YORK is gearing up for one of the top European race walking meetings when the city hosts the British Grand Prix on Sunday.

The York Sport Village competition is one of the last major warm-up events for the leading athletes to prepare for the European Athletics Championships in Zurich in August.

The British Grand Prix, an international ranking meeting, will feature the men’s and women’s 20 kilometre race, along with the junior men’s and women’s ten kilometre races. More than 40 competitors from 12 countries will take part.

Staged at the Sport Village cycle circuit, the competition has been designated by the European Athletics Association as a European Race Walking Permit Meeting, which is part of a series held across the continent in Switzerland, Slovakia, Portugal, Czech Republic, Lithuania and Russia.

The junior races offer the chance of qualification for next month's IAAF World Junior Championships in Oregen.

Keith Morris, head of sport at the University of York, said: “For this event to be linked to the European Athletics Race Walking tour is a big win for us. To have the facilities to now be able to bring high calibre athletes is all very positive.

“Event director Ian Richards knows what he is doing and everything is all in order. Having the British number one Tom Bosworth here is pretty big for us, especially when they are based in Leeds, so it is going to be good.”

Great Britain squad member Bethan Davies will be one of the strong Yorkshire contingent from the Leeds-based National Race Walking Centre.

She will joined in the women’s 20km race by reigning Commonwealth champion and British record holder Jo Atkinson, while Leeds City AC member Ellie Dooley competes in the women’s 10km.

Leeds-based New Zealand star Quentin Rew, who represented his country at the London Olympic Games over 50km, will compete in the 20km.

He will be joined by Leeds Metropolitan University student and world number 75 Tom Bosworth, while Jamie Higgins will make the step up from the junior men’s.

In the last European Athletics Race Walking Permit Meeting in Podebrady in the Czech Republic, Slovakia's Matej Toth headed the field with Bosworth finishing in an impressive tenth position and Higgins 21st.

The British Grand Prix is free to watch and will get under way at 10.15am on Sunday with the junior women’s 10km and senior women’s 20km.

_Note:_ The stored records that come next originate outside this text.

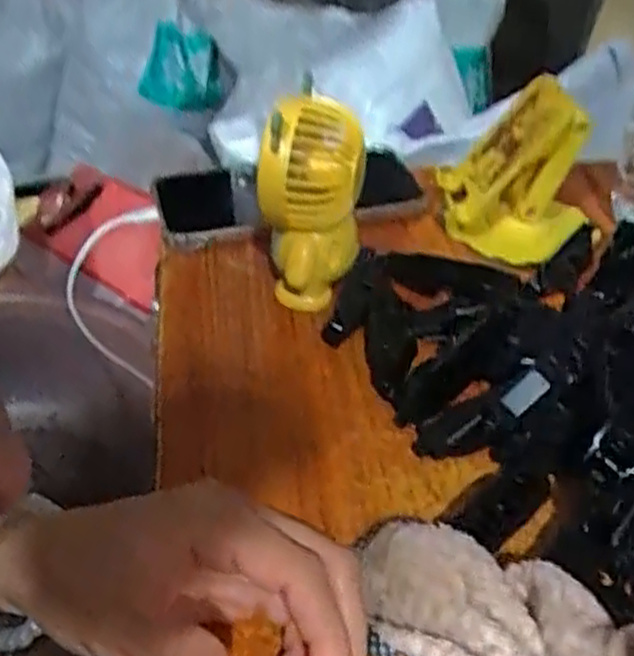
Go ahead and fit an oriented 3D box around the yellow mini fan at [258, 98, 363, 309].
[{"bbox_3d":[-0.002,-0.060,0.411,0.050,0.108,0.044,1,39,1],"label":"yellow mini fan"}]

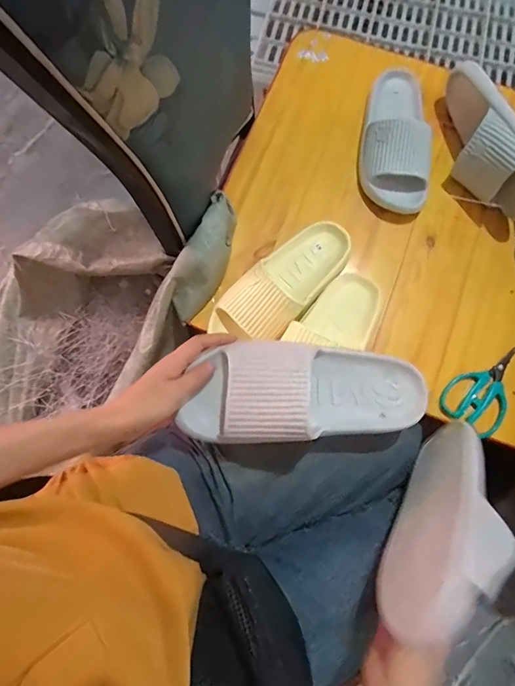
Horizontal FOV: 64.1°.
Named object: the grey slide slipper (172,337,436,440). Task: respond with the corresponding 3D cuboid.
[{"bbox_3d":[0.059,0.050,0.459,0.270,0.088,0.108,0,74,-19],"label":"grey slide slipper"}]

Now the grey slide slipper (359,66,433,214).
[{"bbox_3d":[0.216,-0.334,0.648,0.103,0.078,0.254,3,75,0],"label":"grey slide slipper"}]

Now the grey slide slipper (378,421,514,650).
[{"bbox_3d":[0.214,0.192,0.456,0.084,0.102,0.274,31,38,7],"label":"grey slide slipper"}]

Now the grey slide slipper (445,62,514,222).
[{"bbox_3d":[0.331,-0.303,0.612,0.063,0.084,0.254,-15,75,-5],"label":"grey slide slipper"}]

The junior men’s 10km and senior men’s 20km races start at 10.30am, while an open 3km event will follow at 12.40pm.


Rich history of race walking success in Yorkshire

YORKSHIRE and York have a long history in race walking events including the world’s first amateur race walking event.

In 1903, the race walk was staged between Bradford’s George Hotel and the Windmill Hotel in York on May 31 (Whit Monday), thus becoming the Bradford Whit Monday Walk which regularly attracted thousands of spectators each year.

Former Commonwealth Games medallist Roy Thorpe, who was made an honorary life member by the Race Walking Association in 2011, hails from West Lilling near Sheriff Hutton.

He won more than 500 competitions in a 27-year career of top-level competition. He held world masters records at 5km and 25km on the track and since his retirement has coached, organised, officiated and sponsored race walks.

He has also been the northern president of the Race Walking Association.

The highlight of his long career came when he won a silver medal at the Commonwealth Games in New Zealand in 1974.

Meanwhile, the late Ernest Cambridge was a York race walking hero, winning more than 50 competitions during the late 1970s and mid-1980s.

He was born in Aldershot but moved to Murton, near York, after being evacuated during the war.

In 1970, he won his first road race walking competition at the Britannia Inn in Acomb before he teamed up with friends to form the Thunderbirds team representing the Clarence Club, who dominated many events along with winning several invitational road walks.

A bricklayer's labourer for most of his life, Cambridge's speed at carrying a full hod of bricks up a scaffold earned him the nickname "Ernie, the fastest hodman in the West".


Rules

RACE walking is a progression of steps taken in such a way so that one foot must be touching the floor at all times, without any visible loss of contact to the human eye.

The advancing leg has to be straightened - ie not bent at the knee - from the moment of the first contact with ground until the vertical upright position.

If a judge observes an athlete failing to comply with the rules, they will send a red card to the chief judge. When three red cards for the particular athlete are sent by three different judges then the athlete will be disqualified.